Show the lines of the material that contain the word "MASS".

*Given records*:
•••

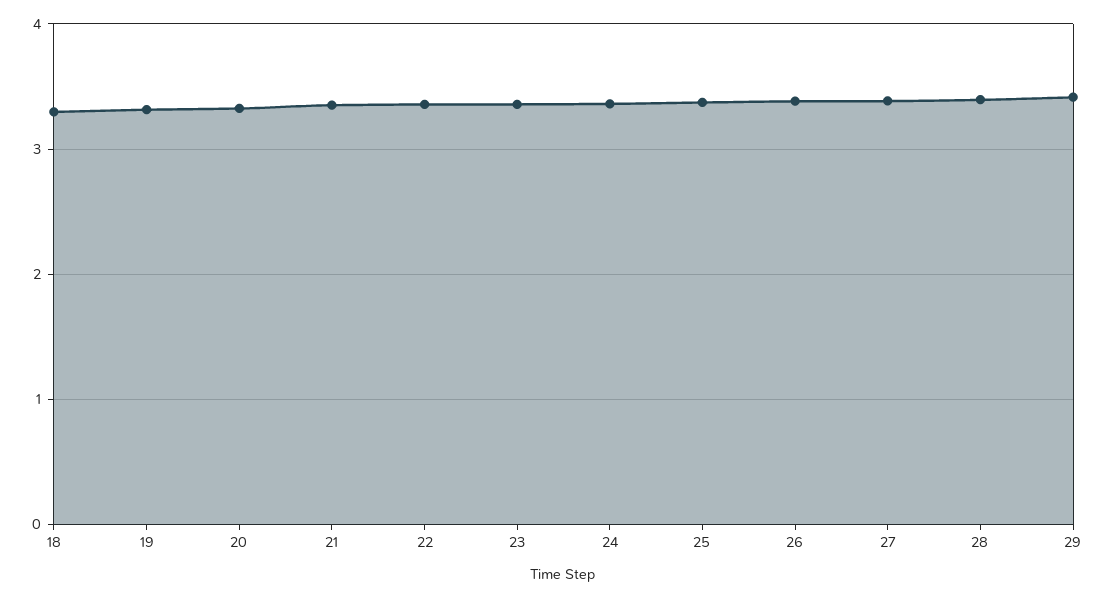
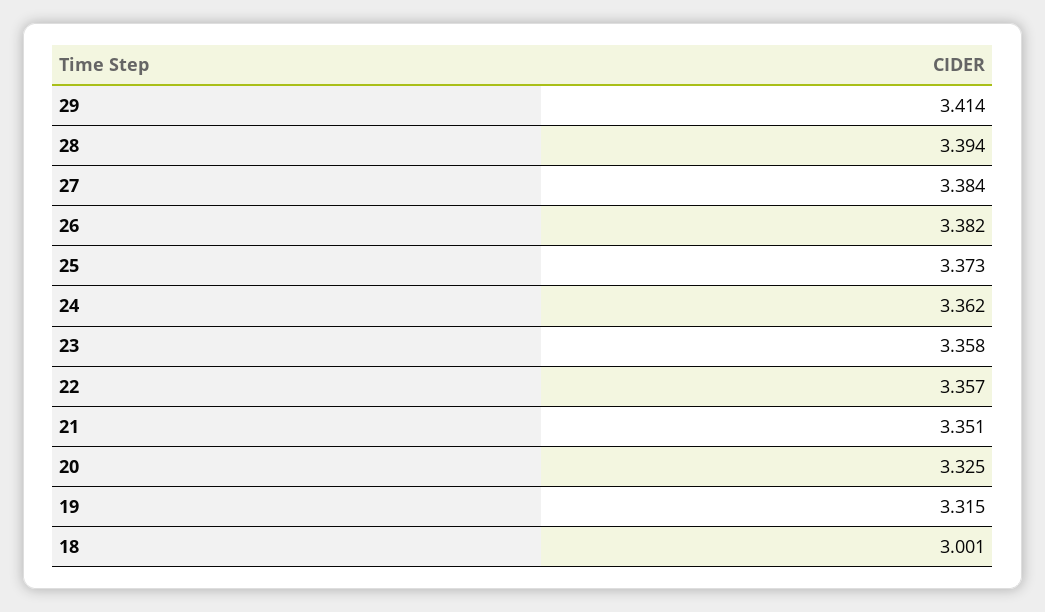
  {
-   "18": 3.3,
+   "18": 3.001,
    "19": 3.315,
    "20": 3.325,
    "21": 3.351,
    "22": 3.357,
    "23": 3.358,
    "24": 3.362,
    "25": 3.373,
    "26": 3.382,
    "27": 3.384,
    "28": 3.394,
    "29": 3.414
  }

•••

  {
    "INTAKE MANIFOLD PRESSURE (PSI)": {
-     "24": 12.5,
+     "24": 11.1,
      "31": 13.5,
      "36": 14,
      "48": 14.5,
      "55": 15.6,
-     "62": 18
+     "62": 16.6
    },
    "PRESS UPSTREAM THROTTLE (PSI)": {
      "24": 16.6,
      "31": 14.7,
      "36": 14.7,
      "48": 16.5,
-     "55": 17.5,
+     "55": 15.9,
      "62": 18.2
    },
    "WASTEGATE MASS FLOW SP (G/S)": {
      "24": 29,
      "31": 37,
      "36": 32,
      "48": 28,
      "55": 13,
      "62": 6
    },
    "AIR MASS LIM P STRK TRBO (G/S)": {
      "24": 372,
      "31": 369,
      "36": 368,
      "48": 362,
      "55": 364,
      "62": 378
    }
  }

•••

*The completed task*:
    "WASTEGATE MASS FLOW SP (G/S)": {
    "AIR MASS LIM P STRK TRBO (G/S)": {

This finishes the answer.